This is a good novel for certain kind of people. Not me. Definitely not my cup of tea

Great House: A Novel - Nicole Krauss


Intriguing, smart, sharp and serious reading that I had to go through twice so I could pick up all the pieces and put them together in a coherent perspective (not necessarily a good thing).

Unlike "The History of Love", this novel lacks humor and wit in its essence. It brings to us four different stories that are told as confessions and all of them are serious, dark, difficult and sorrowful. Shattered lives of people are connected through the existence and ownership of a writing desk which with its existence and even more the lack of it changes the lives of its owners.

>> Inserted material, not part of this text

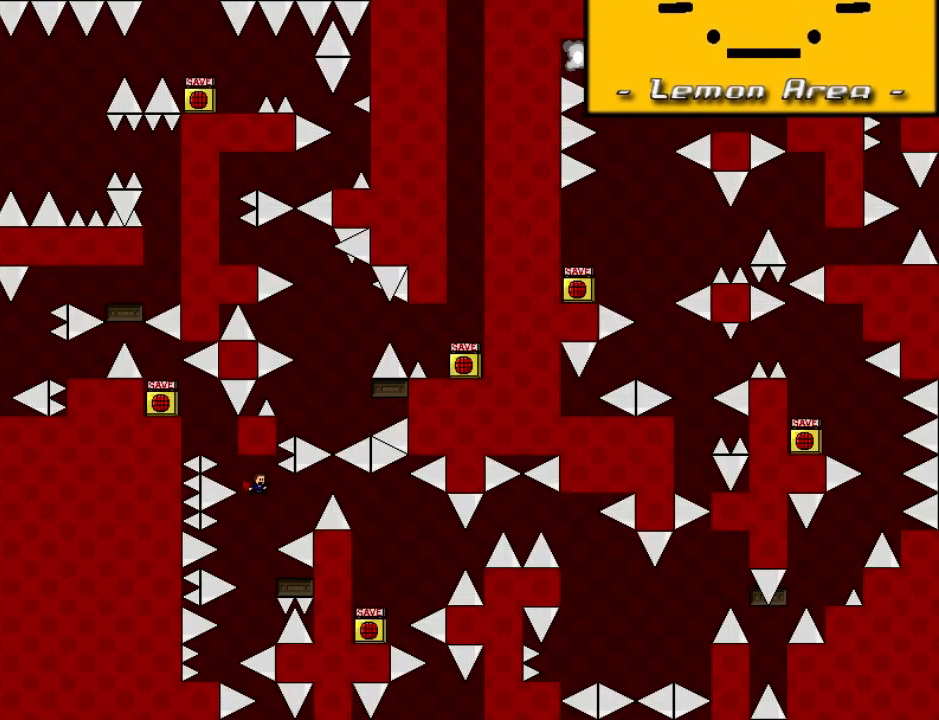
{"keys": ["left", "shift_l"], "events": [[180, "right", "down"], [260, "right", "up"], [500, "left", "down"], [500, "shift_l", "down"]]}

The novel begins with the story of Nadia, a divorced writer living in New York City. She got her writing desk from a young Chilean poet, Daniel Varsky in her twenties. Her boyfriend left her and took the majority of the furniture with him. Daniel Varsky was looking for someone to take his furniture while he returns to Chile for a while. Nadia and Daniel spent one night together which ended with a single kiss and Daniel left her with his furniture from which she loved the writing desk the most. Soon after that, Daniel stopped writing to her and once she asked about him she learned that he was one of the Pinochet's disappeared. Now, a couple of decades later, a young woman by the name of Leah Weisz calls her from Jerusalem and asks about the desk because she is Daniel's daughter. She wants the desk back.

The narration continues with Aaron, the father of two sons, Uri and Dov from which Dov was the one who hurt him the most. Dov left Israel and his parents and moved to England. Now, he returned only because his mother had passed away. Aaron always found Dov difficult to love. Dov was often the reason he fought with his wife because she understood him and Aaron never did. Aaron is angered with his son because he excelled at leaving things, leaving writing when he told him to, leaving his girlfriends, parents and country behind and becoming a judge in London, leaving his position and London to come back... it seemed like leaving was all he ever knew.

The third story is told by Arthur Bender, a professor at Oxford University who loves his wife, writer Lotte Berg, very much. Lotte was a refugee and she never forgave herself for leaving her parents to die at a concentration camp in Poland. She locked a part of her life away and Arthur never had access to it. He didn't mind that part of her until one day Daniel Varsky came to their house and a couple of days later he left with his wife's beloved writing desk. Arthur started to wonder about Lotte's past and her secrets.

The final story is told by Izzy, a young American student who came to Oxford to study literature. She fell in love with Yoav Weisz, a male part of the siblings duo. He lived with his sister, Leah Weisz and under strict rules imposed by their father, George Weisz, an antiques dealer who specialized in retrieving the artifacts taken by the Nazis during the war. He will search for that writing desk through decades and it will always elude him at the last minute.


The stories told in the "Great House" are devoid of any humor, they are serious in its core, they make us feel small and unimportant under that much weight of life.

The writing desk is a symbol of life itself. It holds together his owner's life and shatters it when he leaves. The best example is Nadia, who flourished as a writer writing seven novels while she had her beloved desk. Once she gave it away, and she didn't do it because she wanted to but because she thought that was her only choice, her life crumbled. She couldn't write or organize her life. She even tried to retrieve it only to find that it never went to Jerusalem.

The stories start seemingly unconnected but through bits and pieces they start to intertwine and complete one another. The stories connect the owners through almost half a century and through three continents.

It is amazing how everything seems to fall in place when we finish the novel. But for me, this novel lacks a goal. I mean, I understand what the author is trying to tell us but the stories are very dreary and long and they have so much unimportant details that I really wished for some purpose to them. I was sorely disappointed in the end when I realized that this is it. It felt like the author abruptly ended the book because she had no more time to work on it.

I think that these kind of books are just not my cup of tea. All those dreary stories filled with sorrow, regret and how they can't seem to lead a normal life from the weight of the past was just too much for me. I like some real action, some purpose to them, some kind of revelation or twist. We all have some difficult pasts and I don't need "a writing desk" to complete me in some way. Anyway, this is a good novel for certain kind of people. Not me.